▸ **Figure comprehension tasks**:
┌────────

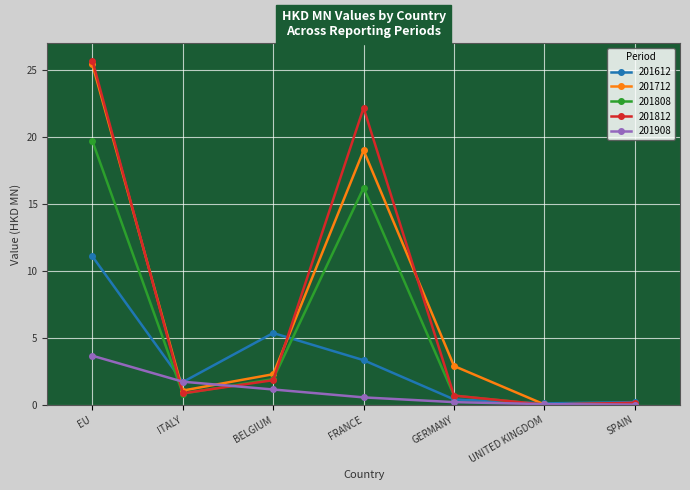

At which category is the sum across all series the highest?

EU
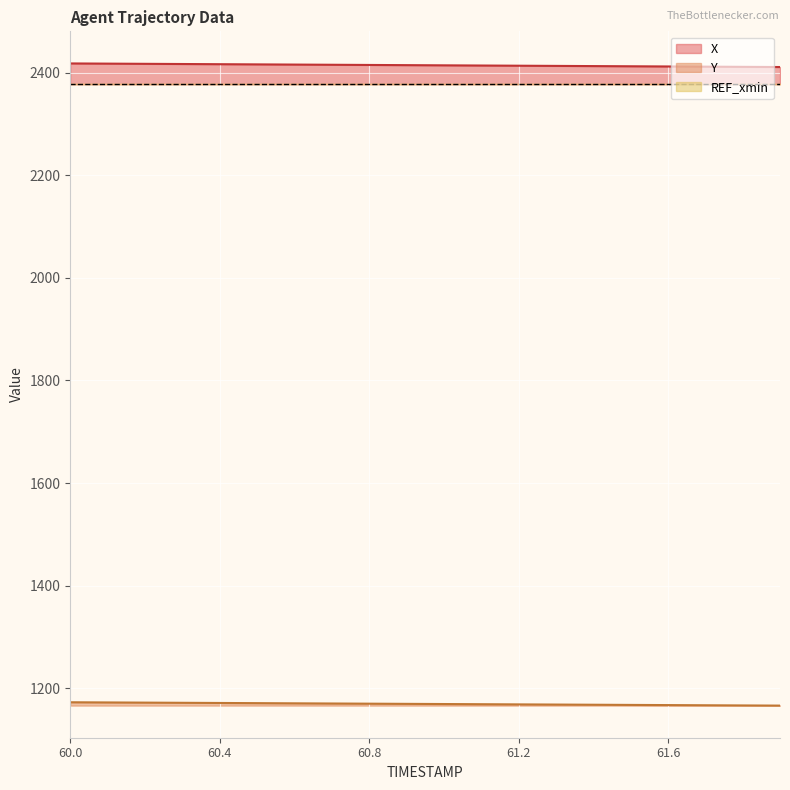

True or false: Y and X intersect in this chart.

False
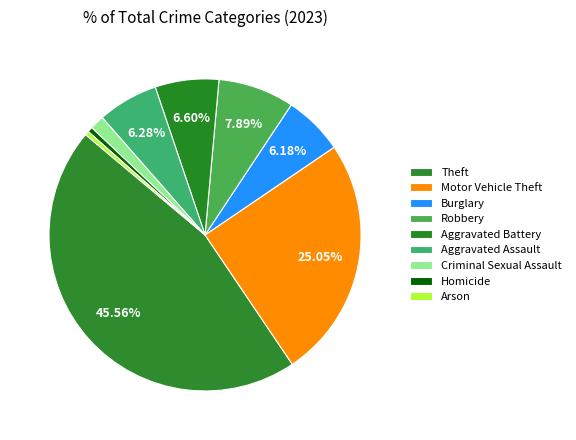

To the nearest percent, what portion does Criminal Sexual Assault represent?

1%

└────────

▸ **Work request**: Format the material above as a Markdown table with the columns Row and Line, one line of text per row, skipping blank lines and leaving out the pictures.

▸ **Expected answer**:
| Row | Line |
|---|---|
| 1 | At which category is the sum across all series the highest? |
| 2 | EU |
| 3 | True or false: Y and X intersect in this chart. |
| 4 | False |
| 5 | To the nearest percent, what portion does Criminal Sexual Assault represent? |
| 6 | 1% |